In summary, we conducted a comprehensive assessment of the relationship between endometrial cancer and sugar consumption, with consideration of factors capable of modifying the body’s insulin response. We found that endometrial cancer risk was significantly adversely related to the consumption of added sugars after adjusting for several major risk factors. Furthermore, there was evidence to support that insulin-related risk factors, particularly central obesity, may modify the relationship between sugar consumption and endometrial cancer risk. Our results support the WCRF/AICR 2007 Expert Report recommendations to avoid sugary drinks and the 2010 Dietary Guidelines for Americans that recommend reducing added sugar intake.
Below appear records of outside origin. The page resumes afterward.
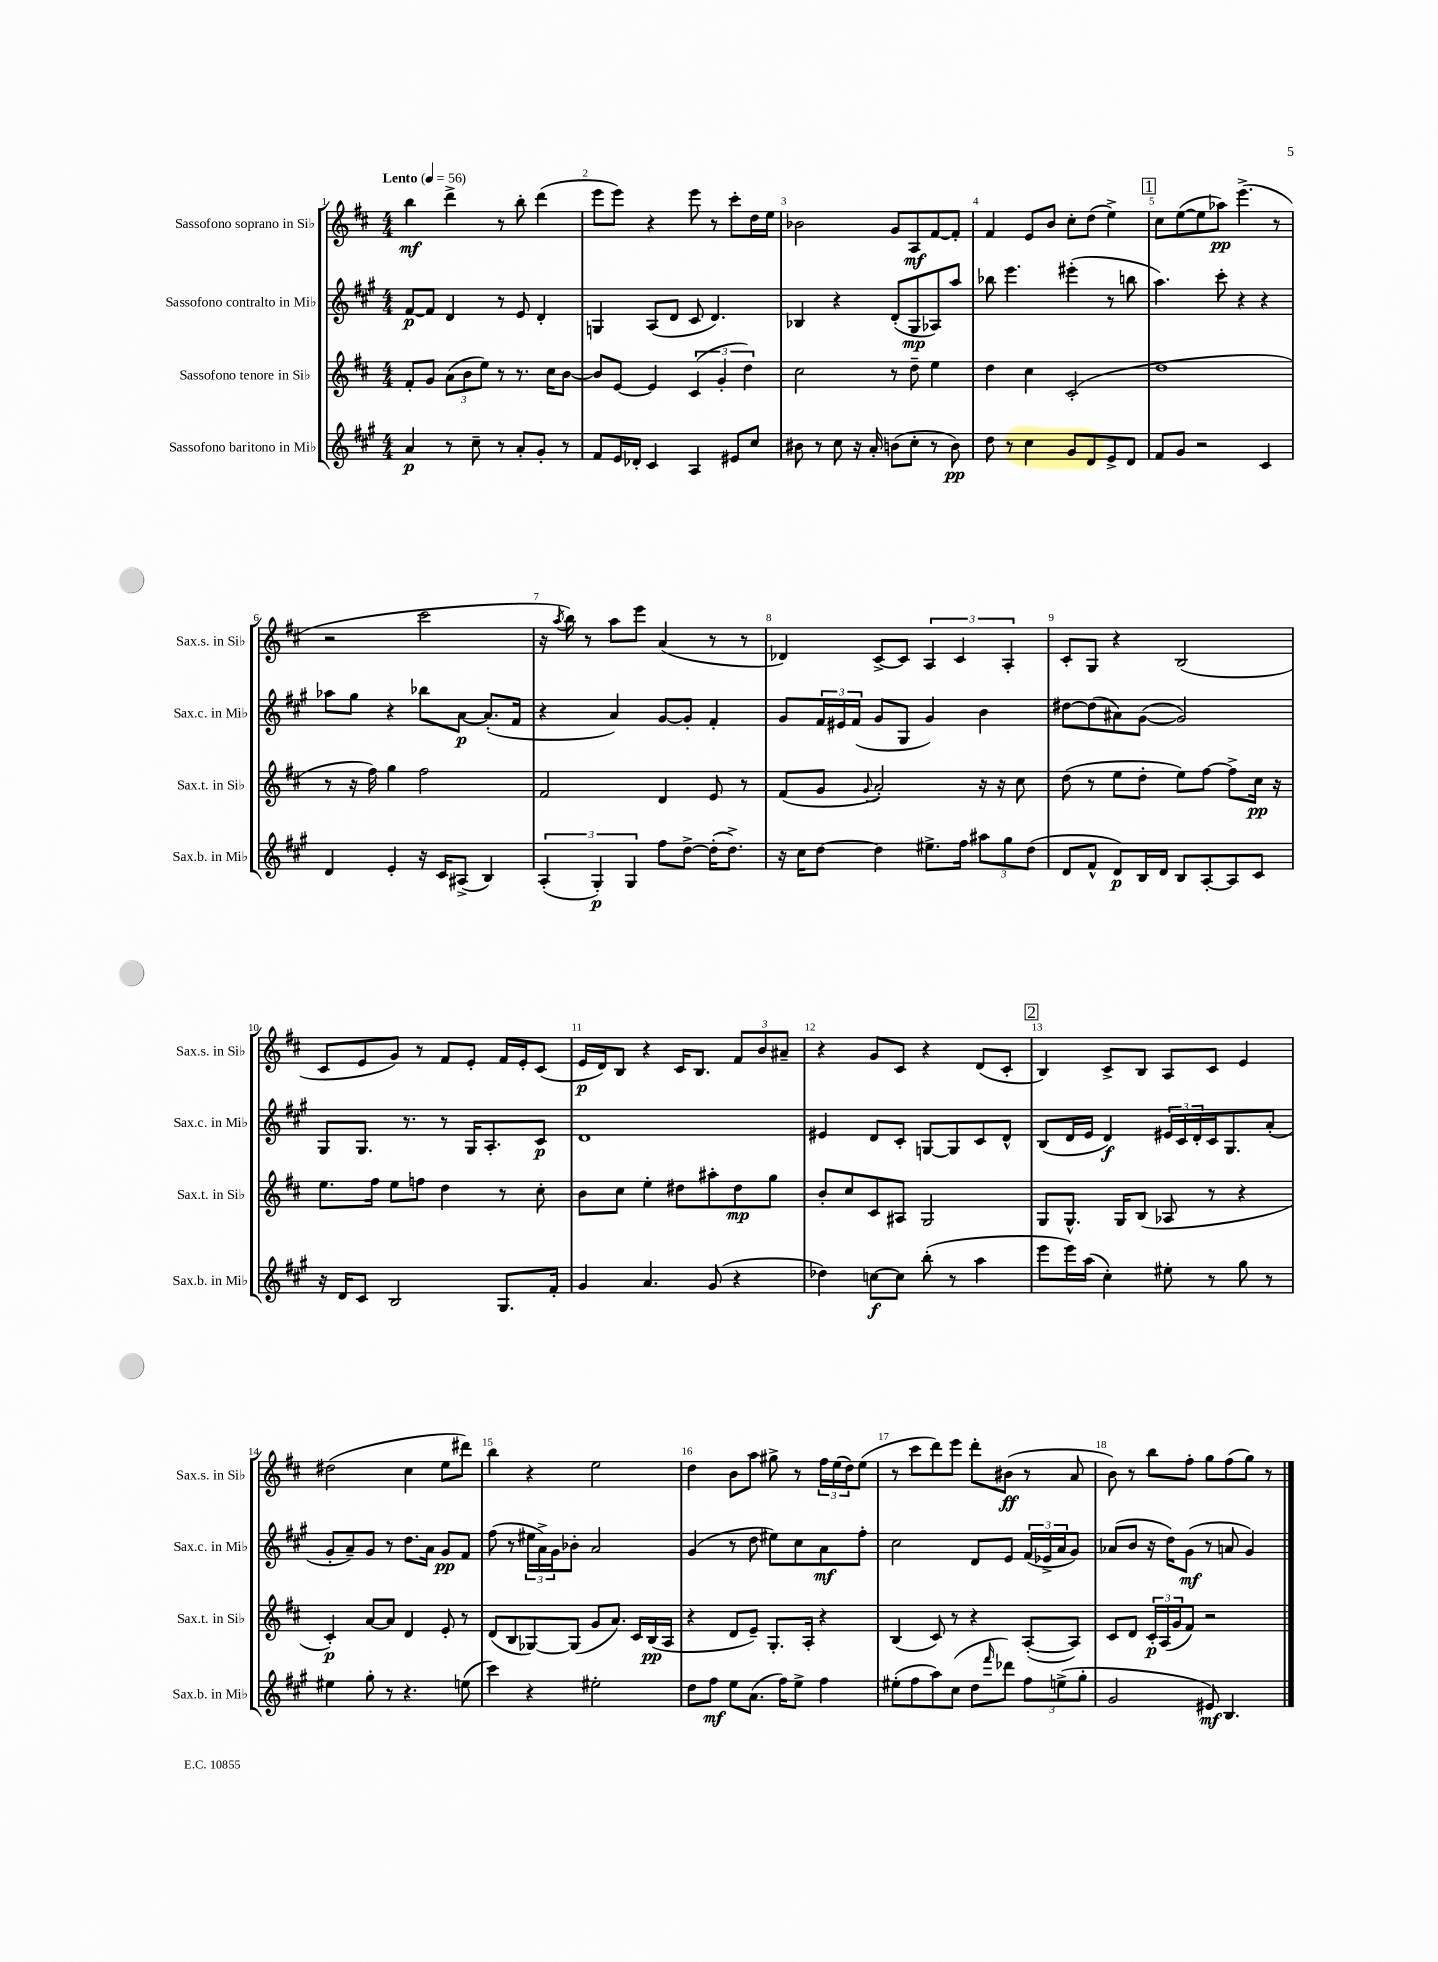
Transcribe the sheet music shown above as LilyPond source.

<<
\new StaffGroup <<
\new Staff = "s0" \with { instrumentName = "Sassofono soprano in Sib" shortInstrumentName = "Sax.s. in Sib" } {
    \clef treble \key d \major \numericTimeSignature \time 4/4 \tempo "Lento" 4 = 56
    b''4\mf d'''4-> r8 b''8-. d'''4( |
    e'''8 e'''8) r4 e'''8 r8 cis'''8-. d''16 e''16 |
    bes'2 g'8 a8\mf fis'8~ fis'8-. |
    fis'4 e'8 b'8 cis''8-. d''8( e''4->) |
    \mark \markup { \box "1" } cis''8 e''8~( e''8 aes''8\pp) e'''4.->( r8 |
    r2 cis'''2 |
    r16 \acciaccatura { a''8 } b''16) r8 a''8 e'''8 a'4( r8 r8 |
    des'4) cis'8~-> cis'8 \tuplet 3/2 { a4 cis'4 a4-. } |
    cis'8-. g8 r4 b2( |
    cis'8 e'8 g'8) r8 fis'8 e'8-. fis'16 e'16-. cis'8( |
    e'16\p d'16) b8 r4 cis'16 b8. \tuplet 3/2 { fis'8 b'8 ais'8-- } |
    r4 g'8 cis'8 r4 d'8( cis'8-. |
    \mark \markup { \box "2" } b4) cis'8-> b8 a8 cis'8 e'4 |
    dis''2( cis''4 e''8 dis'''8) |
    b''4 r4 e''2 |
    d''4 b'8 a''8 gis''8-> r8 \tuplet 3/2 { fis''16 e''16( d''16) } e''8( |
    r8 cis'''8 d'''8) e'''8 d'''8-. bis'8\ff( r8 a'8 |
    b'8) r8 b''8 fis''8-. g''8 fis''8( g''8) r8 \bar "|." |
}
\new Staff = "s1" \with { instrumentName = "Sassofono contralto in Mib" shortInstrumentName = "Sax.c. in Mib" } {
    \clef treble \key a \major \numericTimeSignature \time 4/4
    fis'8~\p fis'8 d'4 r8 e'8 d'4-. |
    g4 a8( d'8 cis'8 d'4.) |
    bes4 r4 d'8-.( gis8\mp aes8) a''8 |
    bes''8 e'''4. eis'''4-.( r8 b''8 |
    \mark \markup { \box "1" } a''4.) cis'''8-. r4 r4 |
    aes''8 gis''8 r4 bes''8 a'8~\p a'8.-.( fis'16 |
    r4 a'4) gis'8~ gis'8-. fis'4-. |
    gis'8 \tuplet 3/2 { fis'16 eis'16 fis'16( } gis'8 gis8 gis'4) b'4 |
    dis''8~ dis''8( ais'8) gis'8~( gis'2) |
    gis8 gis8. r8. r8 gis16 a8.-. cis'8\p |
    d'1 |
    eis'4 d'8 cis'8-. g8~ g8 cis'8 d'8-^ |
    \mark \markup { \box "2" } b8( d'16 e'16 d'4\f) \tuplet 3/2 { eis'16 cis'16 d'16-. } cis'16 gis8. a'8-.( |
    gis'8-. a'8--) gis'8 r8 d''8. a'16 gis'8\pp fis'8 |
    fis''8( r8 \tuplet 3/2 { eis''16 a'16->) gis'16 } bes'8-. a'2 |
    gis'4( r8 d''8 eis''8) cis''8 a'8\mf fis''8-. |
    cis''2 d'8 e'8 \tuplet 3/2 { fis'16( ees'16-> a'16 } gis'8) |
    aes'8( b'8 r16 d''16) gis'8\mf( r8 a'8 gis'4) \bar "|." |
}
\new Staff = "s2" \with { instrumentName = "Sassofono tenore in Sib" shortInstrumentName = "Sax.t. in Sib" } {
    \clef treble \key d \major \numericTimeSignature \time 4/4
    fis'8-. g'8 \tuplet 3/2 { a'8( b'8 e''8) } r8 r8. cis''16 b'8~ |
    b'8 e'8~ e'4 \tuplet 3/2 { cis'4( g'4-. d''4) } |
    cis''2 r8 d''8-- e''4 |
    d''4 cis''4 cis'2-.( |
    \mark \markup { \box "1" } d''1 |
    r8 r16 fis''16) g''4 fis''2 |
    fis'2 d'4 e'8 r8 |
    fis'8( g'8 \appoggiatura { g'8 } a'2-.) r16 r16 cis''8 |
    d''8( r8 e''8 d''8-. e''8) fis''8~ fis''8-> cis''16\pp r16 |
    e''8. fis''16 e''8 f''8 d''4 r8 cis''8-. |
    b'8 cis''8 e''4-. dis''8 ais''8-. dis''8\mp g''8 |
    b'8-. cis''8 cis'8 ais8 g2 |
    \mark \markup { \box "2" } g8 g8.-^ g16 b8( aes8 r8 r4 |
    cis'4-.\p) a'8~ a'8 d'4 e'8-. r8 |
    d'8( b8 ges8~) ges8( g'8 a'8.) cis'16 b16\pp( a16 |
    r4 d'8 e'8--) g8.-. a16-. r4 |
    b4( cis'8) r8 r4 a8~-.( a8) |
    cis'8 d'8 \tuplet 3/2 { cis'16-.\p a16( g'16 } fis'8) r2 \bar "|." |
}
\new Staff = "s3" \with { instrumentName = "Sassofono baritono in Mib" shortInstrumentName = "Sax.b. in Mib" } {
    \clef treble \key a \major \numericTimeSignature \time 4/4
    a'4\p r8 cis''8-- r8 a'8-. gis'8-. r8 |
    fis'8 e'16 des'16-. cis'4 a4 eis'8 cis''8 |
    bis'8 r8 cis''8 r16 a'16-. b'8( cis''8-. r8 b'8\pp) |
    d''8 r8 cis''4 gis'8 d'8 e'8-> d'8 |
    \mark \markup { \box "1" } fis'8 gis'8 r2 cis'4 |
    d'4 e'4-. r16 cis'16 ais8->( b4) |
    \tuplet 3/2 { a4-.( gis4-.\p) gis4 } fis''8 d''8~-> d''16-.( d''8.->) |
    r16 cis''16 d''8~ d''4 eis''8.-> fis''16 \tuplet 3/2 { ais''8 gis''8 d''8( } |
    d'8 fis'8-^ d'8\p) b16 d'16 b8 a8~-. a8 cis'8 |
    r16 d'16 cis'8 b2 gis8. fis'16-. |
    gis'4 a'4. gis'8( r4 |
    des''4) c''8~\f c''8 b''8-.( r8 a''4 |
    \mark \markup { \box "2" } e'''8 e'''16) a''16( cis''4-.) eis''8-. r8 gis''8 r8 |
    eis''4 gis''8-. r8 r4. e''8( |
    cis'''4) r4 eis''2-. |
    d''8 fis''8\mf e''8 a'8.( fis''16) e''8-> fis''4 |
    eis''8-.( fis''8 a''8) cis''8( d''8 \grace { fis'''16 } des'''8) \tuplet 3/2 { fis''8 e''8->( gis''8-. } |
    gis'2 eis'8\mf) b4. \bar "|." |
}
>>
>>
\layout { \context { \Score \override BarNumber.break-visibility = ##(#f #t #t) barNumberVisibility = #all-bar-numbers-visible } }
Our research should be replicated in large cohort studies to further elucidate the role of sugar intake in the etiology of endometrial cancer.
Acknowledgments
We thank the research staff who were involved in this study at Memorial Sloan-Kettering Cancer Center (Sharon Bayuga, Katherine Pulick, Silvia Brendel, Nora Geraghty, June Kittredge, Elinor Miller, Louise Salant, Mathilde Saxon, Elizabeth Ward, Doreen Wass, Kay Yoon), the New Jersey Department of Health and Senior Services personnel (Sandy Wilcox, Tara Blando, Joan Kay, Betsy Kohler, Kevin Masterson, and Helen Weiss), as well as all the participants who generously donated their time to the study. This work was funded by the National Cancer Institute (K07 CA095666, R01CA83918, K22CA138563, and P30CA072720).
Footnotes
CONFLICTS OF INTEREST: The authors declare that they have no conflict of interest.